● **Work order**
Copy the lines of the listing below, from the line containing "How many data points does each series have?" down to the line containing "At which category", including both of those lines.

● **Data supplied**
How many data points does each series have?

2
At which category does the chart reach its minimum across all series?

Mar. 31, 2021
==
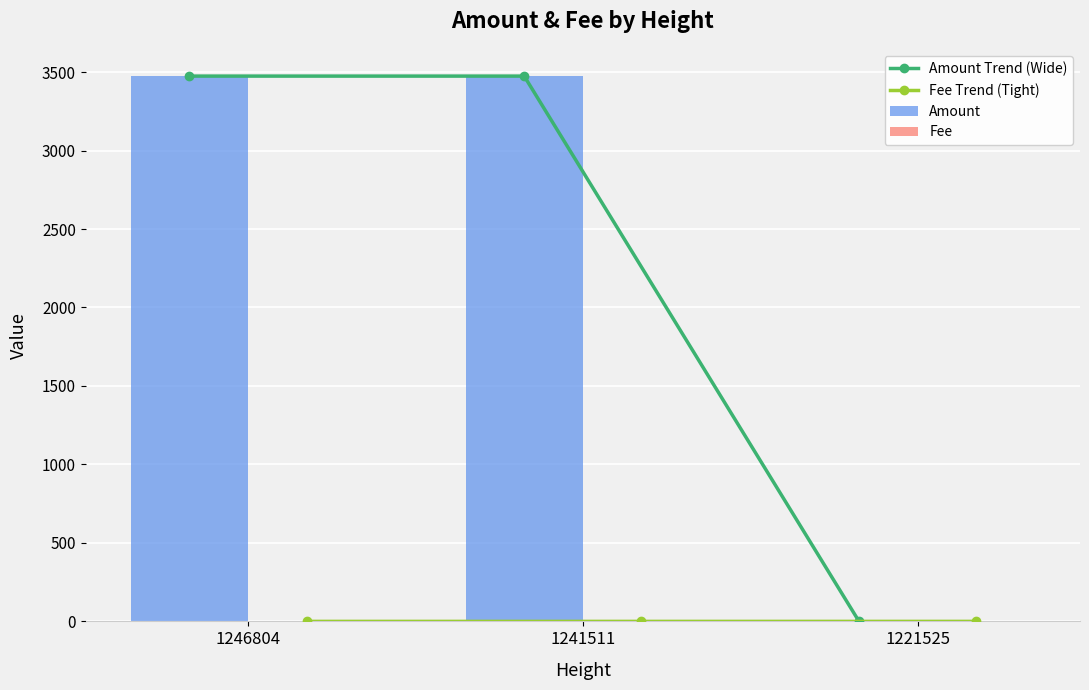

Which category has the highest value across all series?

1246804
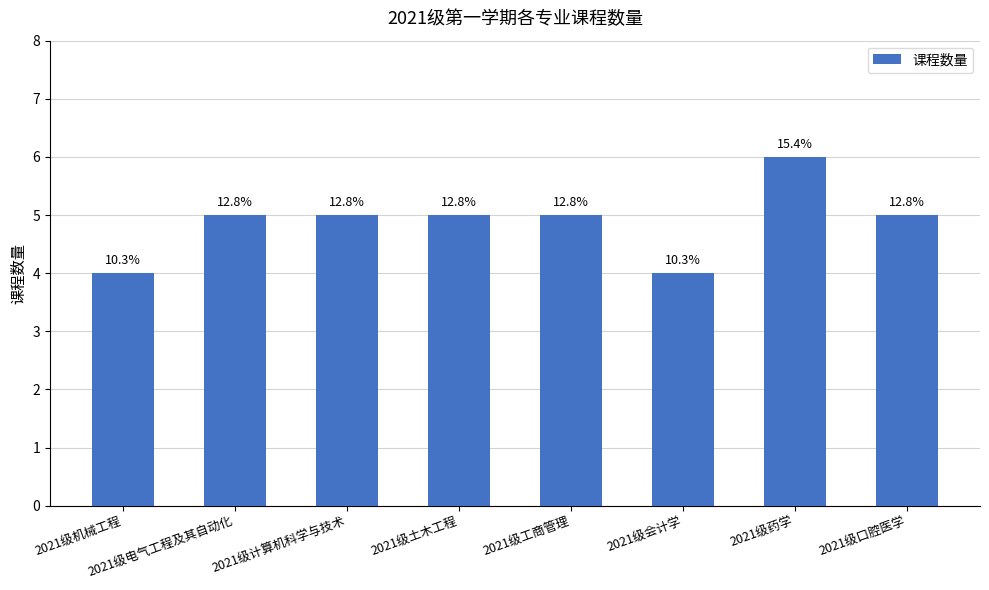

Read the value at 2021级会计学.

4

● **Response area**
How many data points does each series have?

2
At which category does the chart reach its minimum across all series?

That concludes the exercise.